What’s most important for mutual fund investors?

What’s most important for mutual fund investors?

What’s most important for mutual fund investors?

Fees and expenses are an important factor in selecting mutual funds, ranking almost as highly as performance.

A survey of US households by the Investment Company Institute shows that more than 9 in 10 investors consider past performance of mutual funds with more than half ranking this as very important; while 9 in 10 say fees and expenses are considered with 40% saying costs are very important.

Eighty-eight percent of respondents considered a fund’s performance compared with an index, with 36% indicating it was “very important.”
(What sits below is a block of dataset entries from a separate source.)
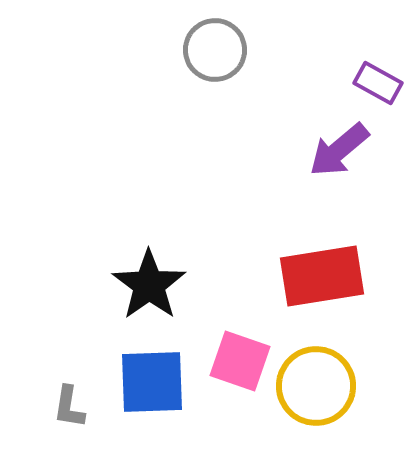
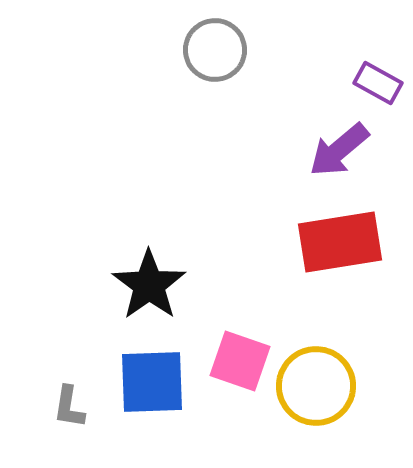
red rectangle: moved 18 px right, 34 px up
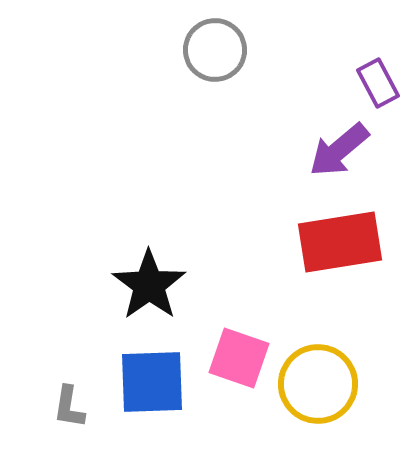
purple rectangle: rotated 33 degrees clockwise
pink square: moved 1 px left, 3 px up
yellow circle: moved 2 px right, 2 px up
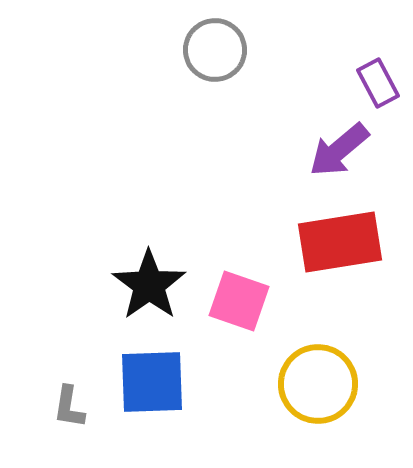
pink square: moved 57 px up
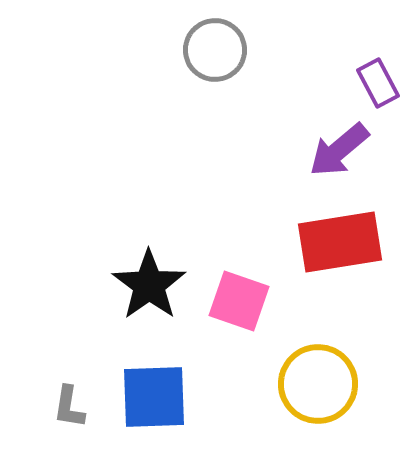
blue square: moved 2 px right, 15 px down
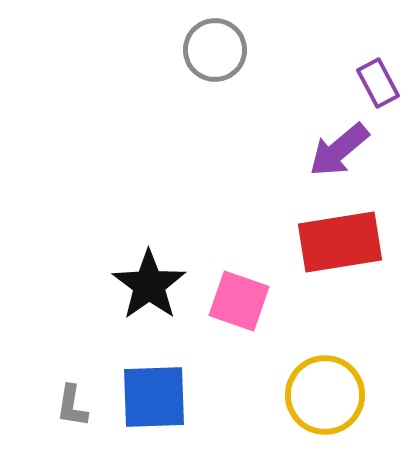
yellow circle: moved 7 px right, 11 px down
gray L-shape: moved 3 px right, 1 px up
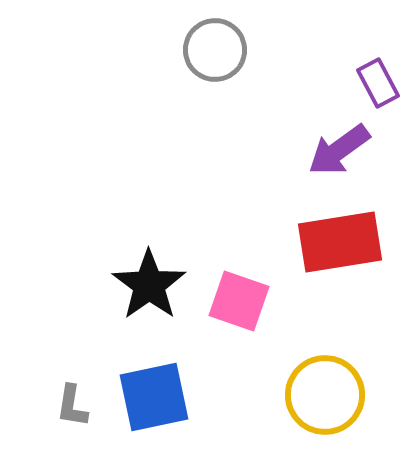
purple arrow: rotated 4 degrees clockwise
blue square: rotated 10 degrees counterclockwise
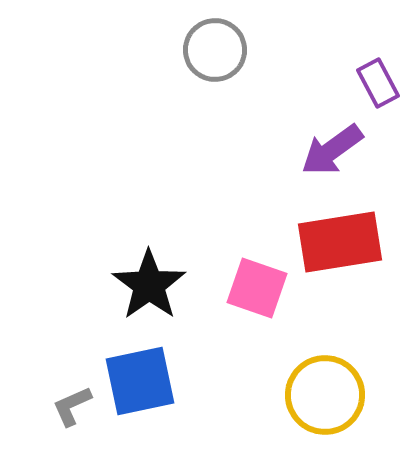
purple arrow: moved 7 px left
pink square: moved 18 px right, 13 px up
blue square: moved 14 px left, 16 px up
gray L-shape: rotated 57 degrees clockwise
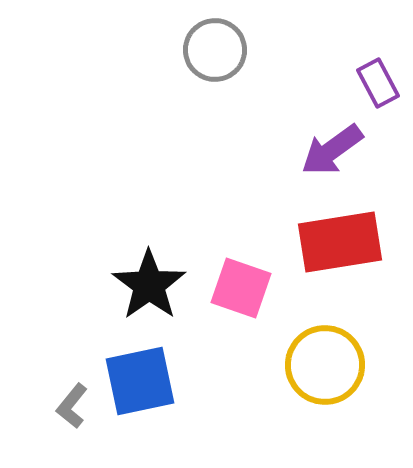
pink square: moved 16 px left
yellow circle: moved 30 px up
gray L-shape: rotated 27 degrees counterclockwise
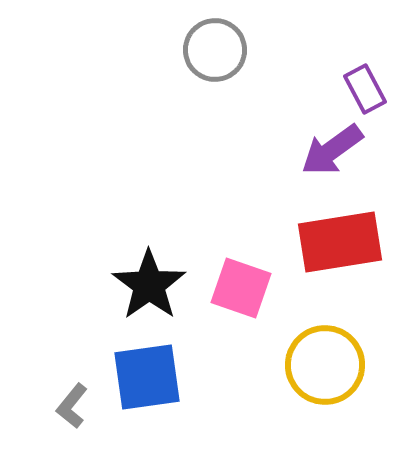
purple rectangle: moved 13 px left, 6 px down
blue square: moved 7 px right, 4 px up; rotated 4 degrees clockwise
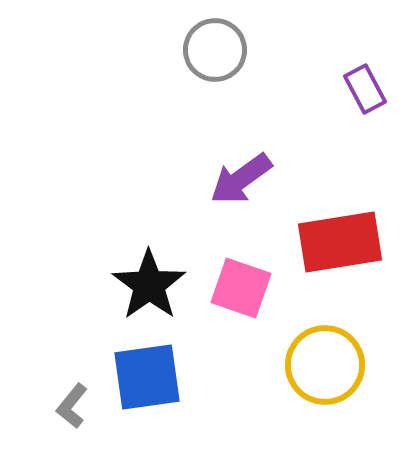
purple arrow: moved 91 px left, 29 px down
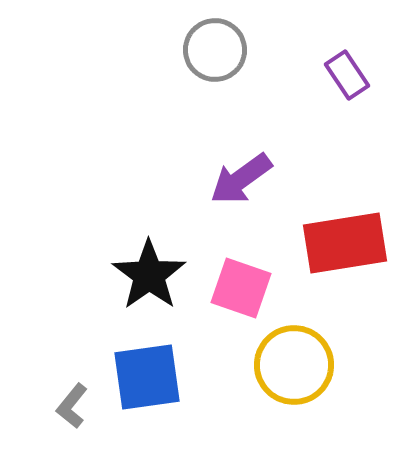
purple rectangle: moved 18 px left, 14 px up; rotated 6 degrees counterclockwise
red rectangle: moved 5 px right, 1 px down
black star: moved 10 px up
yellow circle: moved 31 px left
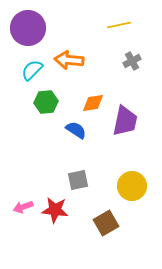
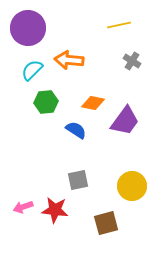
gray cross: rotated 30 degrees counterclockwise
orange diamond: rotated 20 degrees clockwise
purple trapezoid: rotated 24 degrees clockwise
brown square: rotated 15 degrees clockwise
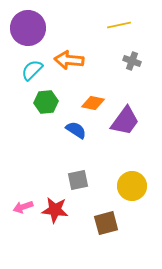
gray cross: rotated 12 degrees counterclockwise
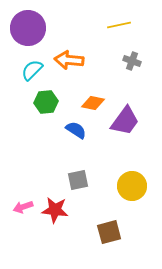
brown square: moved 3 px right, 9 px down
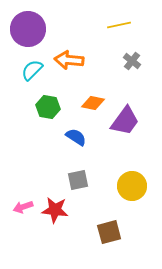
purple circle: moved 1 px down
gray cross: rotated 18 degrees clockwise
green hexagon: moved 2 px right, 5 px down; rotated 15 degrees clockwise
blue semicircle: moved 7 px down
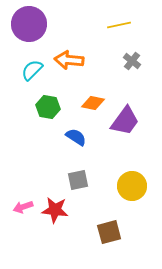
purple circle: moved 1 px right, 5 px up
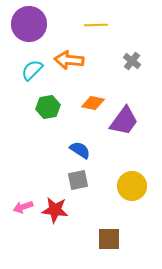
yellow line: moved 23 px left; rotated 10 degrees clockwise
green hexagon: rotated 20 degrees counterclockwise
purple trapezoid: moved 1 px left
blue semicircle: moved 4 px right, 13 px down
brown square: moved 7 px down; rotated 15 degrees clockwise
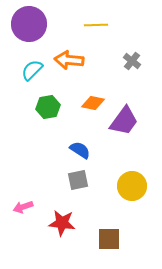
red star: moved 7 px right, 13 px down
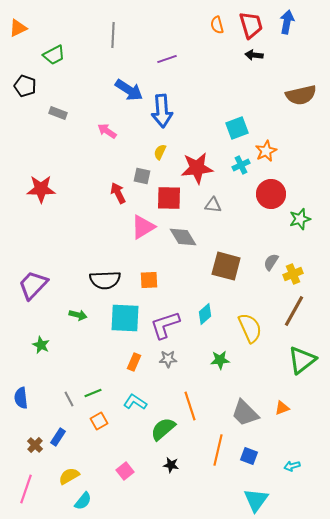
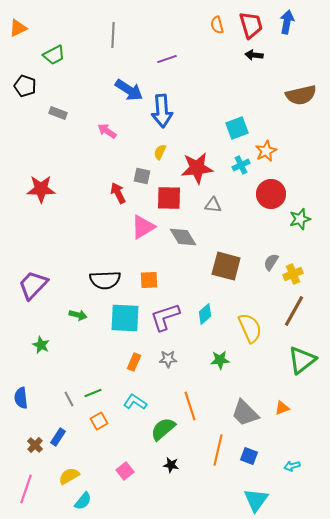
purple L-shape at (165, 325): moved 8 px up
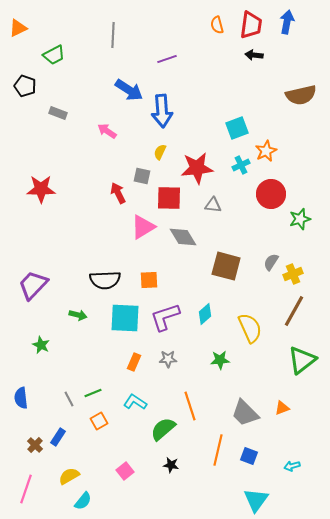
red trapezoid at (251, 25): rotated 24 degrees clockwise
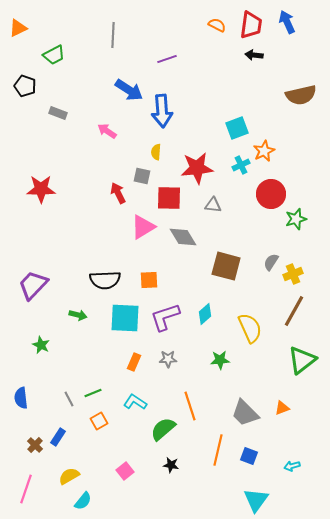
blue arrow at (287, 22): rotated 35 degrees counterclockwise
orange semicircle at (217, 25): rotated 132 degrees clockwise
orange star at (266, 151): moved 2 px left
yellow semicircle at (160, 152): moved 4 px left; rotated 21 degrees counterclockwise
green star at (300, 219): moved 4 px left
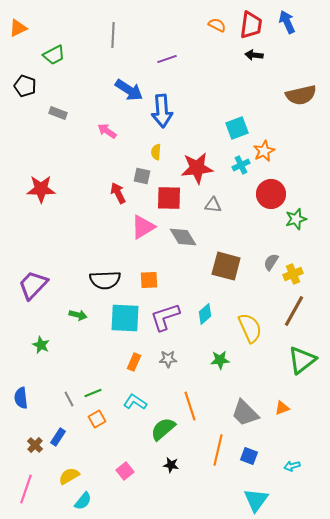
orange square at (99, 421): moved 2 px left, 2 px up
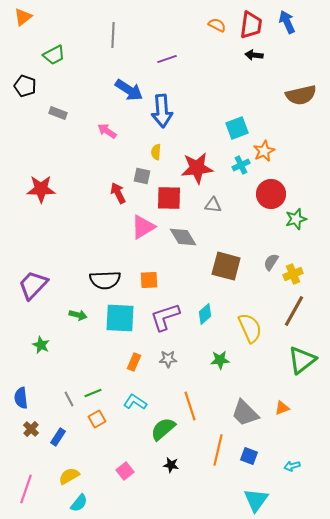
orange triangle at (18, 28): moved 5 px right, 11 px up; rotated 12 degrees counterclockwise
cyan square at (125, 318): moved 5 px left
brown cross at (35, 445): moved 4 px left, 16 px up
cyan semicircle at (83, 501): moved 4 px left, 2 px down
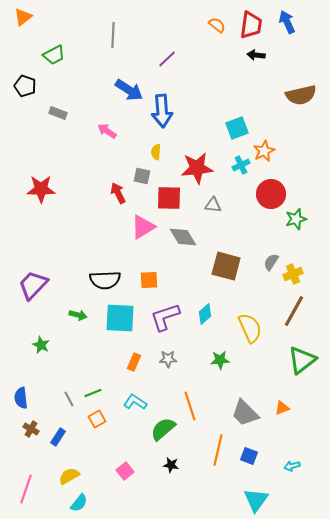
orange semicircle at (217, 25): rotated 12 degrees clockwise
black arrow at (254, 55): moved 2 px right
purple line at (167, 59): rotated 24 degrees counterclockwise
brown cross at (31, 429): rotated 14 degrees counterclockwise
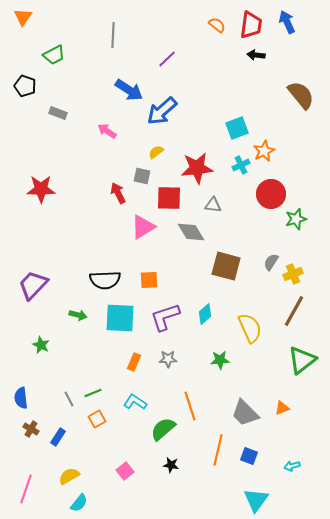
orange triangle at (23, 17): rotated 18 degrees counterclockwise
brown semicircle at (301, 95): rotated 116 degrees counterclockwise
blue arrow at (162, 111): rotated 52 degrees clockwise
yellow semicircle at (156, 152): rotated 49 degrees clockwise
gray diamond at (183, 237): moved 8 px right, 5 px up
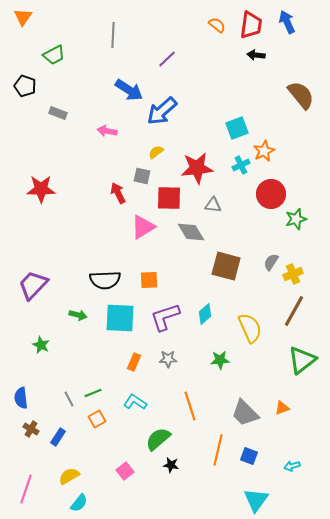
pink arrow at (107, 131): rotated 24 degrees counterclockwise
green semicircle at (163, 429): moved 5 px left, 10 px down
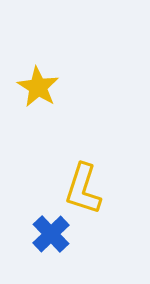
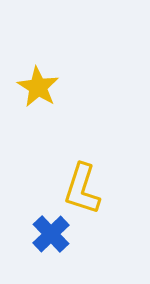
yellow L-shape: moved 1 px left
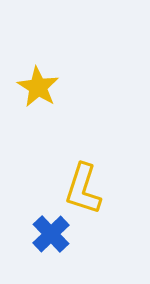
yellow L-shape: moved 1 px right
“Mutual fund investors are typically saving for retirement, education, or other long-term financial goals,” said ICI Senior Director of Retirement and Investor Research Sarah Holden. “So it’s no surprise that households carefully consider many factors when choosing mutual funds, making informed choices to save and invest to meet their financial goals, as this report confirms.”

Investment objective is important
The report - "What US Households Consider When They Select Mutual Funds, 2018” – shows that 90% of mutual fund–owning households considered the fund’s investment objective when selecting a mutual fund, with 38% agreeing it was “very important.”

Ninety-one percent considered the risk level of a fund’s investments when selecting mutual funds, with 37% indicating it was “very important” in their fund selection decision.

And 75% of mutual fund-owning households said they consider a fund’s rating from a rating service, with 20% considering such a rating “very important” in their decision making.

Where investors are buying their funds
Of those households that hold mutual fund investments, most (80%) purchased them inside an employer-sponsored retirement plan; 63% outside an employer-sponsored retirement plan; 49% through a sales force or investment professional; 27% through a full-service broker; and 24% through an independent financial planner. Banks and savings institutions were used by 17%.